Understand clustering in data science without mathematics

shubham badaya
2 min readDec 31, 2023

--

Photo by Mel Poole on Unsplash

Frequently, we find ourselves questioning the nature of clustering, its distinctions from classification, and the general methods employed in clustering. In this article, I aim to unravel these queries specifically for beginners. For in-depth mathematical details, I recommend consulting books. However, to cultivate an intuitive understanding of clustering, please turn to this article.

In this article, we will try to understand the following:

  1. What is clustering?
  2. How it is different from classification problems.
  3. How clustering is done?

What is Clustering?

Clustering is a technique used in data analysis to group similar objects or data points based on certain characteristics or attributes.

For example suppose, you have a set of marbles of various colors like blue, green red. You want to cluster them based on color. So, green ones will form Group 1, red ones will be in Group 2, yellow ones will be in Group 3, and blue ones will be in Group 4.

Example 1 (source: https://www.baeldung.com/java-k-means-clustering-algorithm)

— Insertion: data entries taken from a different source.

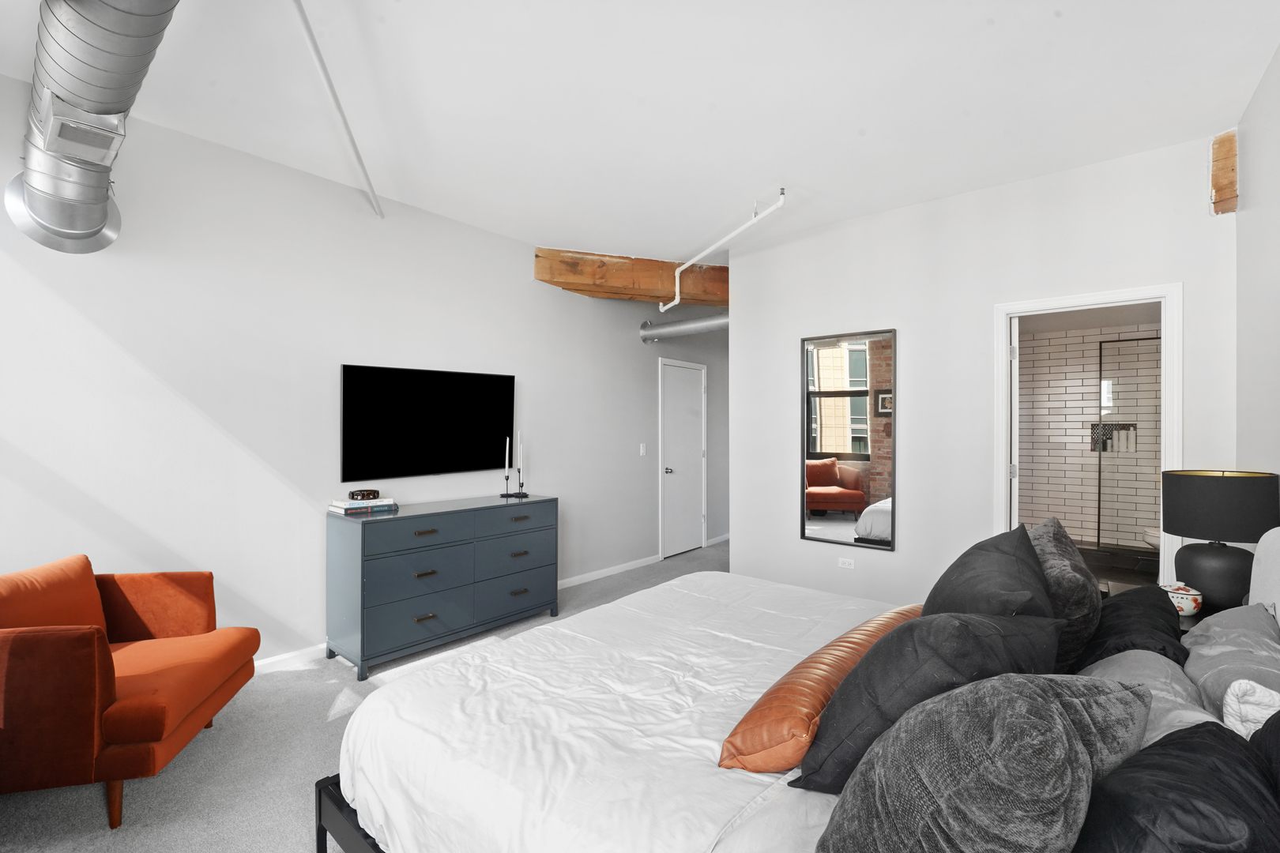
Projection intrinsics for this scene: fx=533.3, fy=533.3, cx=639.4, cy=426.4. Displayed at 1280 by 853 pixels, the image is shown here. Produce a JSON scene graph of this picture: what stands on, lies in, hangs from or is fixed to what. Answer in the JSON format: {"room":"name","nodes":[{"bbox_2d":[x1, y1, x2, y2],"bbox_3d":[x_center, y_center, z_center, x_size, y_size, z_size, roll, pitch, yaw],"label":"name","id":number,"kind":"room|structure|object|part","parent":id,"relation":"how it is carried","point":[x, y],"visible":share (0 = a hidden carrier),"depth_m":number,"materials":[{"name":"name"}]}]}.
{"room":"bedroom","nodes":[
{"label":"bedroom","id":0,"kind":"room"},
{"bbox_2d":[0,75,726,675],"bbox_3d":[-1.105,-0.064,4.236,0.143,2.905,8.019,0,0,40],"label":"left wall","id":1,"kind":"structure","parent":0,"point":[624,344],"depth_m":3.01,"materials":[{"name":"white paint"}]},
{"bbox_2d":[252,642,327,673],"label":"baseboard","id":2,"kind":"structure","parent":1,"relation":"attached to","point":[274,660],"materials":[{"name":"white paint"}]},
{"bbox_2d":[340,363,515,483],"bbox_3d":[-1.423,-0.024,3.742,0.059,0.738,1.259,0,0,40],"label":"television","id":3,"kind":"object","parent":1,"relation":"attached to","point":[434,386],"visible":0.99,"depth_m":3.62,"materials":[{"name":"black glass"}]},
{"bbox_2d":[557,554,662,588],"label":"baseboard","id":4,"kind":"structure","parent":1,"relation":"attached to","point":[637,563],"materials":[{"name":"white paint"}]},
{"bbox_2d":[639,442,647,455],"bbox_3d":[0.033,0.229,5.328,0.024,0.122,0.075,0,0,40],"label":"light switch","id":5,"kind":"object","parent":1,"relation":"attached to","point":[642,451],"visible":0.98,"depth_m":5.32,"materials":[{"name":"white plastic"}]},
{"bbox_2d":[658,356,706,559],"bbox_3d":[0.514,0.351,5.909,0.088,2.097,0.875,0,0,40],"label":"white door","id":6,"kind":"structure","parent":1,"relation":"in","point":[670,369],"depth_m":5.89,"materials":[{"name":"white paint"}]},
{"bbox_3d":[0.297,0.474,5.667,0.079,0.067,0.071,0,0,40],"label":"door handle","id":7,"kind":"part","parent":6,"relation":"part of","materials":[{"name":"silver metal"}]},
{"bbox_2d":[636,311,728,342],"bbox_3d":[0.654,-0.989,5.108,1.614,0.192,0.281,0,0,40],"label":"duct pipe","id":8,"kind":"object","parent":1,"relation":"attached to","point":[700,324],"visible":0.55,"depth_m":5.23,"materials":[{"name":"silver metal"}]},
{"bbox_2d":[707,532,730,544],"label":"baseboard","id":9,"kind":"structure","parent":1,"relation":"attached to","point":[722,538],"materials":[{"name":"white paint"}]},
{"bbox_2d":[0,543,728,852],"bbox_3d":[0.648,1.401,2.531,5.044,0.099,7.164,0,0,40],"label":"carpet floor","id":10,"kind":"structure","parent":0,"point":[106,847],"depth_m":2.10,"materials":[{"name":"grey carpet"}]},
{"bbox_2d":[0,553,263,831],"bbox_3d":[-2.134,0.965,2.091,0.847,0.834,0.820,0,0,-12],"label":"armchair","id":11,"kind":"object","parent":10,"relation":"on","point":[153,735],"visible":1,"depth_m":1.88,"materials":[{"name":"orange fabric"}]},
{"bbox_2d":[323,493,557,680],"bbox_3d":[-1.230,0.952,3.558,0.491,0.872,1.444,0,0,40],"label":"dresser","id":12,"kind":"object","parent":10,"relation":"on","point":[362,540],"visible":0.99,"depth_m":3.21,"materials":[{"name":"blue wood"}]},
{"bbox_2d":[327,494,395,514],"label":"book stack","id":13,"kind":"object","parent":12,"relation":"on","point":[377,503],"visible":0.83,"depth_m":3.16,"materials":[{"name":"white paper"}]},
{"bbox_2d":[348,488,380,499],"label":"sunglasses","id":14,"kind":"object","parent":13,"relation":"on","point":[354,494],"visible":0.99,"depth_m":3.21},
{"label":"drawers","id":15,"kind":"part","parent":12,"relation":"part of","materials":[{"name":"blue wood"}]},
{"bbox_2d":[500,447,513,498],"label":"candlestick","id":16,"kind":"object","parent":12,"relation":"on","point":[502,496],"visible":0.99,"depth_m":3.90,"materials":[{"name":"black metal"}]},
{"bbox_2d":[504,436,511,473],"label":"candle","id":17,"kind":"object","parent":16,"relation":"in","point":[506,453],"visible":0.98,"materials":[{"name":"white wax"}]},
{"bbox_2d":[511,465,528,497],"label":"candle holder","id":18,"kind":"object","parent":12,"relation":"on","point":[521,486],"visible":0.98,"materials":[{"name":"black metal"}]},
{"bbox_2d":[516,430,523,472],"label":"candle","id":19,"kind":"object","parent":18,"relation":"in","point":[519,446],"visible":0.97,"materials":[{"name":"white wax"}]},
{"bbox_2d":[315,521,1279,852],"bbox_3d":[0.450,0.783,1.549,2.264,1.184,1.828,0,0,40],"label":"bed","id":20,"kind":"object","parent":10,"relation":"on","point":[1259,588],"visible":0.66,"depth_m":1.34,"materials":[{"name":"white fabric"}]},
{"bbox_2d":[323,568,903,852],"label":"duvet","id":21,"kind":"object","parent":20,"relation":"on","point":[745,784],"visible":0.55,"depth_m":1.47,"materials":[{"name":"white fabric"}]},
{"bbox_2d":[720,602,929,775],"bbox_3d":[0.588,0.709,1.509,0.246,0.217,0.982,0,0,40],"label":"bolster pillow","id":22,"kind":"object","parent":20,"relation":"on","point":[810,700],"visible":0.69,"depth_m":1.26,"materials":[{"name":"orange leather"}]},
{"bbox_2d":[794,608,1063,791],"bbox_3d":[0.662,0.596,1.235,0.578,0.377,0.371,0,0,-30],"label":"black pillow","id":23,"kind":"object","parent":20,"relation":"on","point":[840,692],"visible":0.69,"depth_m":1.10,"materials":[{"name":"fabric"}]},
{"bbox_2d":[812,672,1156,852],"bbox_3d":[0.547,0.592,0.878,0.380,0.402,0.573,0,0,40],"label":"gray pillow","id":24,"kind":"object","parent":20,"relation":"on","point":[1073,745],"visible":0.99,"depth_m":0.76,"materials":[{"name":"grey fabric"}]},
{"bbox_2d":[921,522,1054,620],"bbox_3d":[1.024,0.557,1.600,0.327,0.470,0.669,0,0,40],"label":"black pillow","id":25,"kind":"object","parent":20,"relation":"on","point":[998,553],"visible":0.58,"depth_m":1.47,"materials":[{"name":"fabric"}]},
{"bbox_2d":[1026,515,1102,668],"bbox_3d":[1.352,0.542,1.766,0.271,0.441,0.613,0,0,40],"label":"gray pillow","id":26,"kind":"object","parent":20,"relation":"on","point":[1060,536],"visible":0.6,"depth_m":1.56,"materials":[{"name":"grey fabric"}]},
{"bbox_2d":[1068,584,1185,670],"bbox_3d":[1.529,0.658,1.708,0.306,0.242,0.631,0,0,40],"label":"black pillow","id":27,"kind":"object","parent":20,"relation":"on","point":[1113,605],"visible":0.53,"depth_m":1.57,"materials":[{"name":"black fabric"}]},
{"bbox_2d":[1074,648,1224,748],"bbox_3d":[1.096,0.675,1.169,0.340,0.245,0.674,0,0,40],"label":"gray pillow","id":28,"kind":"object","parent":20,"relation":"on","point":[1165,665],"visible":0.31,"depth_m":1.19,"materials":[{"name":"grey fabric"}]},
{"bbox_2d":[1076,720,1279,852],"bbox_3d":[0.753,0.621,0.738,0.284,0.320,0.541,0,0,40],"label":"black pillow","id":29,"kind":"object","parent":20,"relation":"on","point":[1168,745],"visible":0.93,"depth_m":0.71,"materials":[{"name":"black fabric"}]},
{"bbox_2d":[1180,602,1279,724],"bbox_3d":[1.559,0.635,1.349,0.304,0.281,0.684,0,0,40],"label":"gray pillow","id":30,"kind":"object","parent":20,"relation":"on","point":[1218,630],"visible":0.73,"depth_m":1.31,"materials":[{"name":"grey fabric"}]},
{"bbox_2d":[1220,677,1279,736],"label":"pillow","id":31,"kind":"object","parent":20,"relation":"on","point":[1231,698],"visible":0.62,"depth_m":0.99,"materials":[{"name":"white fabric"}]},
{"bbox_2d":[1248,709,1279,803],"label":"black pillow","id":32,"kind":"object","parent":20,"relation":"on","point":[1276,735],"visible":0.64,"depth_m":0.86,"materials":[{"name":"black fabric"}]},
{"bbox_2d":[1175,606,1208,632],"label":"nightstand","id":33,"kind":"object","parent":10,"relation":"on","point":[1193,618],"visible":0.07,"depth_m":2.03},
{"bbox_2d":[1160,582,1204,616],"bbox_3d":[2.115,0.672,2.089,0.130,0.106,0.130,0,0,40],"label":"jar","id":34,"kind":"object","parent":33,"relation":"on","point":[1188,608],"visible":0.82,"depth_m":2.05,"materials":[{"name":"white ceramic"}]},
{"bbox_2d":[1160,469,1279,612],"bbox_3d":[2.290,0.458,2.122,0.333,0.549,0.336,0,0,40],"label":"table lamp","id":35,"kind":"object","parent":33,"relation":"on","point":[1195,575],"visible":0.96,"depth_m":2.04,"materials":[{"name":"black fabric"}]},
{"bbox_3d":[2.281,0.584,2.131,0.276,0.257,0.272,0,0,12],"label":"lamp base","id":36,"kind":"part","parent":35,"relation":"part of","materials":[{"name":"black ceramic"}]},
{"bbox_3d":[2.285,0.310,2.133,0.397,0.236,0.395,0,0,40],"label":"lamp shade","id":37,"kind":"part","parent":35,"relation":"part of","materials":[{"name":"fabric"}]},
{"bbox_2d":[0,0,1279,259],"bbox_3d":[0.502,-1.548,3.035,4.578,0.112,8.096,0,0,40],"label":"ceiling","id":38,"kind":"structure","parent":0,"point":[534,227],"depth_m":2.42,"materials":[{"name":"white paint"}]},
{"bbox_2d":[7,0,180,257],"bbox_3d":[-1.549,-1.173,1.547,2.728,0.724,0.563,0,0,40],"label":"air duct","id":39,"kind":"object","parent":38,"relation":"hanging from","point":[33,205],"visible":0.97,"depth_m":1.84,"materials":[{"name":"silver metal"}]},
{"bbox_2d":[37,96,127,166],"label":"air vent","id":40,"kind":"object","parent":39,"relation":"attached to","point":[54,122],"visible":0.98,"depth_m":1.88,"materials":[{"name":"metal"}]},
{"bbox_2d":[291,0,383,219],"bbox_3d":[-1.309,-1.430,2.285,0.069,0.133,2.338,0,0,-14],"label":"ceiling pipe","id":41,"kind":"object","parent":38,"relation":"attached to","point":[326,76],"visible":0.99,"depth_m":2.25,"materials":[{"name":"white metal"}]},
{"bbox_2d":[533,248,727,307],"bbox_3d":[0.325,-1.334,4.941,2.555,0.320,0.314,0,0,-18],"label":"wooden beam","id":42,"kind":"structure","parent":38,"relation":"attached to","point":[627,282],"depth_m":4.66,"materials":[{"name":"brown wood"}]},
{"bbox_2d":[659,188,783,311],"bbox_3d":[0.571,-1.301,4.040,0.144,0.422,1.485,0,0,-22],"label":"sprinkler pipe","id":43,"kind":"object","parent":38,"relation":"attached to","point":[687,265],"visible":0.97,"depth_m":3.89,"materials":[{"name":"white metal"}]},
{"bbox_2d":[730,134,1237,612],"bbox_3d":[1.948,-0.052,3.609,2.931,2.898,0.124,0,0,40],"label":"back wall","id":44,"kind":"structure","parent":0,"point":[795,332],"depth_m":3.50,"materials":[{"name":"white paint"}]},
{"bbox_2d":[838,556,854,569],"bbox_3d":[1.496,0.989,3.861,0.111,0.072,0.009,0,0,40],"label":"wall socket","id":45,"kind":"object","parent":44,"relation":"attached to","point":[848,561],"visible":0.98,"depth_m":3.86,"materials":[{"name":"white plastic"}]},
{"bbox_2d":[798,328,896,551],"bbox_3d":[1.483,0.089,3.839,0.669,1.517,0.031,0,0,40],"label":"mirror","id":46,"kind":"object","parent":44,"relation":"attached to","point":[837,525],"visible":1,"depth_m":3.82,"materials":[{"name":"mirror"}]},
{"bbox_2d":[992,282,1183,589],"bbox_3d":[2.599,0.322,3.139,0.839,2.142,0.167,0,0,40],"label":"door frame","id":47,"kind":"structure","parent":44,"relation":"in","point":[1165,427],"depth_m":2.97,"materials":[{"name":"white paint"}]},
{"bbox_2d":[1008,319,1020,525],"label":"bathroom door","id":48,"kind":"structure","parent":47,"relation":"attached to","point":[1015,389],"depth_m":3.31,"materials":[{"name":"white paint"}]},
{"bbox_2d":[1209,129,1238,216],"bbox_3d":[3.001,-1.298,2.748,0.106,0.419,0.182,0,0,40],"label":"wood block","id":49,"kind":"object","parent":44,"relation":"attached to","point":[1229,137],"visible":0.9,"depth_m":2.71,"materials":[{"name":"brown wood"}]},
{"bbox_2d":[1016,316,1160,549],"bbox_3d":[4.758,0.171,5.632,2.066,2.479,0.147,0,0,40],"label":"bathroom wall","id":50,"kind":"structure","parent":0,"point":[1090,362],"depth_m":5.69,"materials":[{"name":"tile"}]},
{"bbox_2d":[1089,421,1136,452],"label":"shower niche","id":51,"kind":"object","parent":50,"relation":"in","point":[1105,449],"visible":0.55,"depth_m":5.52,"materials":[{"name":"tile"}]},
{"bbox_2d":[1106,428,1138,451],"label":"bottles","id":52,"kind":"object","parent":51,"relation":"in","point":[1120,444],"visible":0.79,"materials":[{"name":"white plastic"}]},
{"bbox_2d":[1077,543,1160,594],"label":"bathroom floor","id":53,"kind":"structure","parent":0,"point":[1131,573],"depth_m":5.00,"materials":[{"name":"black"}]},
{"bbox_2d":[1097,333,1157,552],"bbox_3d":[4.967,0.192,5.036,0.995,2.071,0.047,0,0,40],"label":"glass shower door","id":54,"kind":"object","parent":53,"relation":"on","point":[1101,356],"visible":0.62,"depth_m":5.21,"materials":[{"name":"glass"}]},
{"bbox_2d":[1140,526,1160,550],"bbox_3d":[4.918,0.964,4.779,0.702,0.734,0.429,0,0,40],"label":"toilet","id":55,"kind":"object","parent":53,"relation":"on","point":[1150,540],"visible":0.24,"depth_m":4.83,"materials":[{"name":"white ceramic"}]},
{"bbox_2d":[1234,43,1279,494],"bbox_3d":[1.575,-0.056,0.864,0.123,2.876,5.044,0,0,40],"label":"right wall","id":56,"kind":"structure","parent":0,"point":[1278,55],"depth_m":2.35,"materials":[{"name":"white paint"}]}
]}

In the above example, the objects are marbles and the characteristic is color.

How clustering is different from classification?

Clustering is about finding patterns in data without any prior knowledge, while classification is about predicting labels, categories, or groups.

In clustering, a complete dataset(i.e. there is no concept of training and test dataset) is used to find groups, whereas in classification the model is trained first on a training dataset with groups already known, and new observation labels are predicted later.

How clustering is done?

As explained earlier, we cluster data based on characteristics. In the above explanation, it was color for us. Now how algorithm understand if 2 data points are the same or not?

Example 2: Source (https://statisticsbyjim.com/basics/k-means-clustering/)

Consider the data above in the example 2. There are multiple companies in the dataset. Each company or row will be considered a vector. The distance between each row is calculated the same way the distance between 2 vectors is calculated. Each feature/attribute will be a dimension. Hence this is a 4-D problem. Closest rows will be clubbed together to form clusters. In short, a simple distance metric will be used to calculate the similarity between 2 pairs.

This distance metric will differ depending on the problem statement. The most preferred one is Euclidean, however, there are plenty of such metrics.

--

--